Dividend Stock: Scotts Miracle-Gro (SMG)
Scotts Miracle-Gro is a leading supplier of lawn and garden products. The bulk of the company’s revenue and profits come from its consumer operations in the United States, run by brands such as Scotts, Turf Builder, and Miracle-Gro. Scotts Miracle-Gro has a market cap of $ 8.1 billion and generates annual revenues of over $ 4 billion.
As a leader in its industry, Scotts Miracle-Gro has capitalized on new and existing trends in the lawn and garden industry. One of those areas is the growing cannabis industry, which needs the company’s products in large quantities to fuel its growth.

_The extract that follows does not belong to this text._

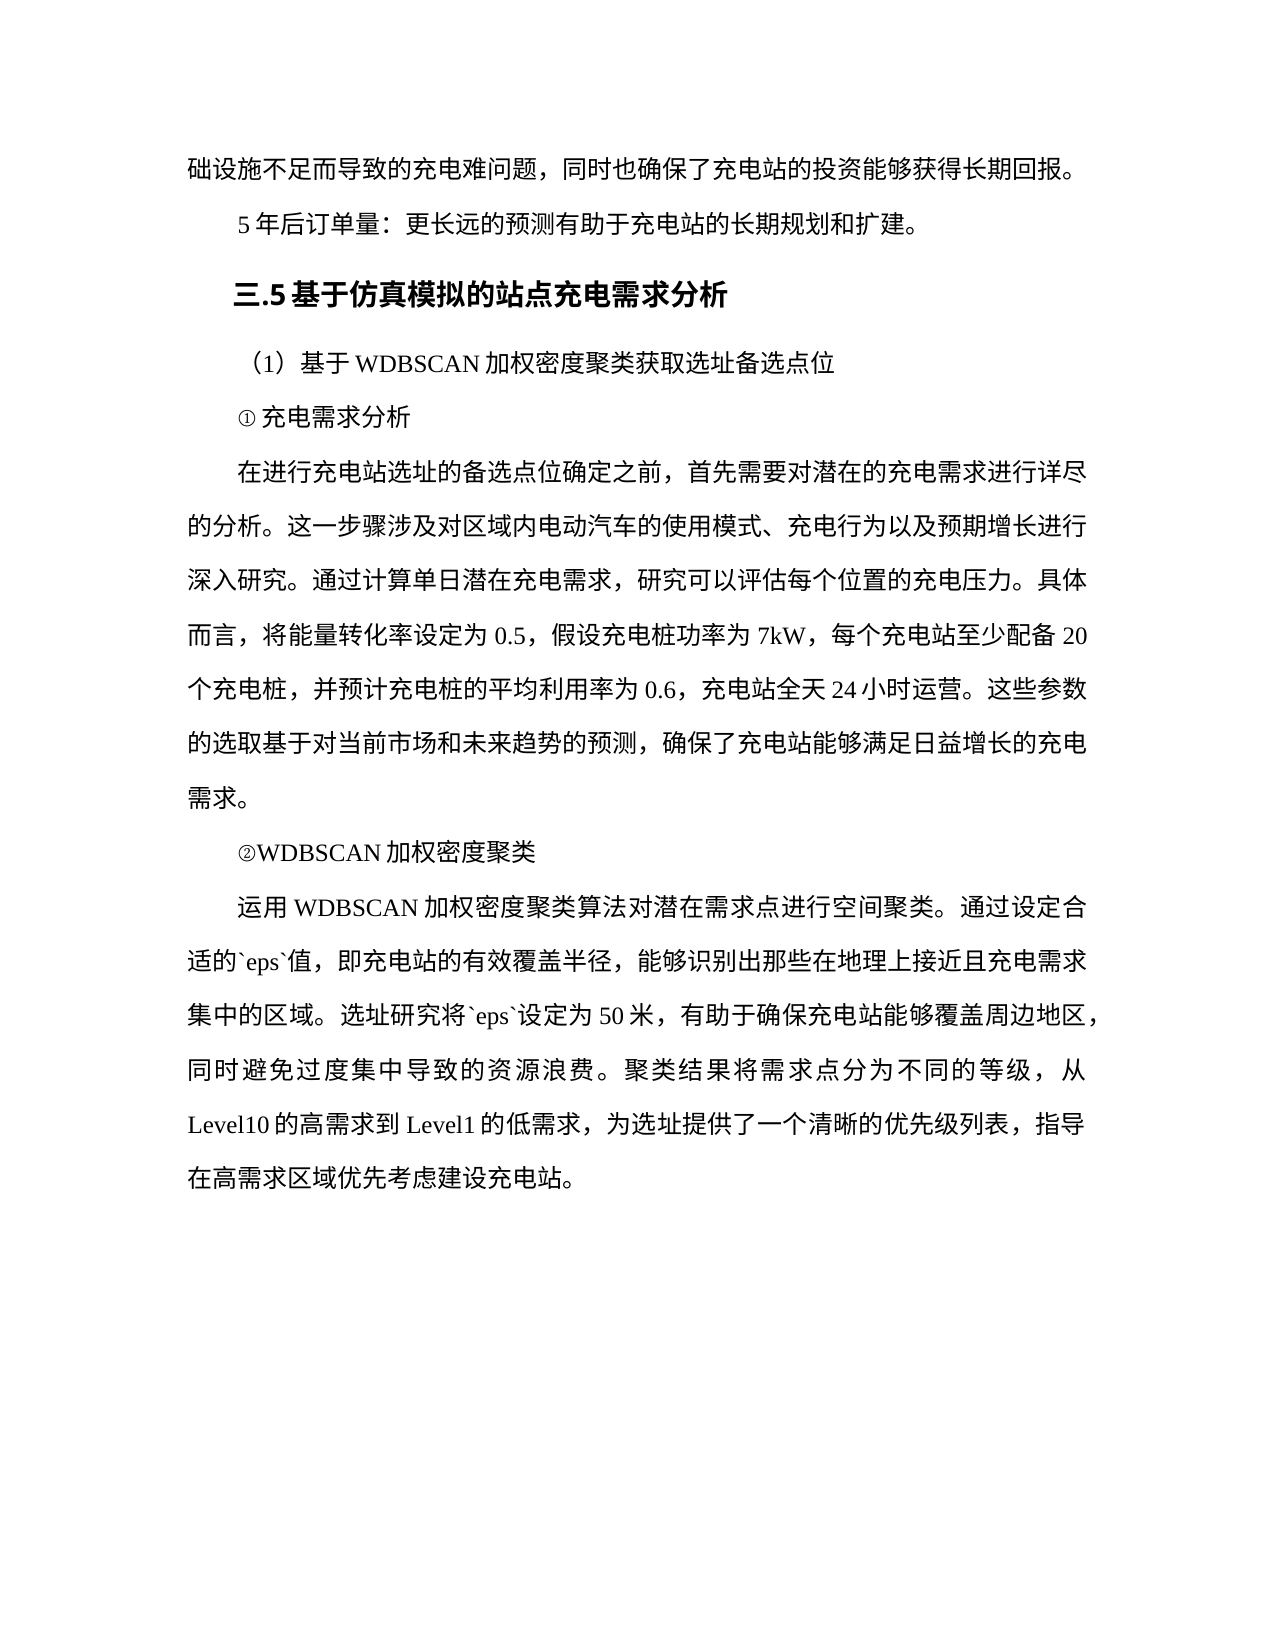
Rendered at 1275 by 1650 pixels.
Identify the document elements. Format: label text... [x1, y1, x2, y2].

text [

Scotts Miracle-Gro has also been very successful at integrating acquisitions and unlocking value. The company’s purchase of Sunlight Supply, which is the nation’s largest distributor of hydroponics, is a prime example. The acquisition enabled Scotts Miracle-Gro to significantly reduce costs through synergies while expanding its presence in this area.
Even though the pandemic weighed on results last year, Scotts Miracle-Gro has still seen profit growth of more than 10% per year for the past decade. We expect a slightly lower growth rate of 7% per year for the next five years.
As a dividend-paying stock, Scotts Miracle-Gro offers a yield of 1.8% with a dividend CAGR of 8.4% for the past 10 years. The company has a 12-year dividend growth streak.
The share price is around $ 143. We expect Scotts Miracle-Gro to earn $ 9.15 per share this year, giving the stock a price-to-earnings ratio of 15.6. Historically, stocks have traded hands with a multiple in the mid-20s range. We have a five-year target valuation of 23 times earnings. The multiple expansion could represent a tailwind of 8.1% of total returns during this period.
In total, we believe Scotts Miracle-Gro could generate total returns of 17.2% per year over the next five years. The company is showing a strong expected earnings growth rate combined with stocks that are trading at a steep discount to our valuation target. The investor might consider a high double-digit total return from Scotts Miracle-Gro.
As of the publication date, Bob Ciura does not have (directly or indirectly) any position in any of the stocks mentioned in this article. The opinions expressed in this article are those of the author, subject to the InvestorPlace.com Publishing Guidelines.
Bob Ciura worked at Secure dividend since 2016. He oversees all content for Sure Dividend and its partner sites. Prior to joining Sure Dividend, Bob was an independent equity analyst. His articles have been published on major financial websites such as The Motley Fool, Seeking Alpha, Business Insider and more. Bob received a BA in Finance from DePaul University and an MBA with a concentration in Investments from the University of Notre Dame.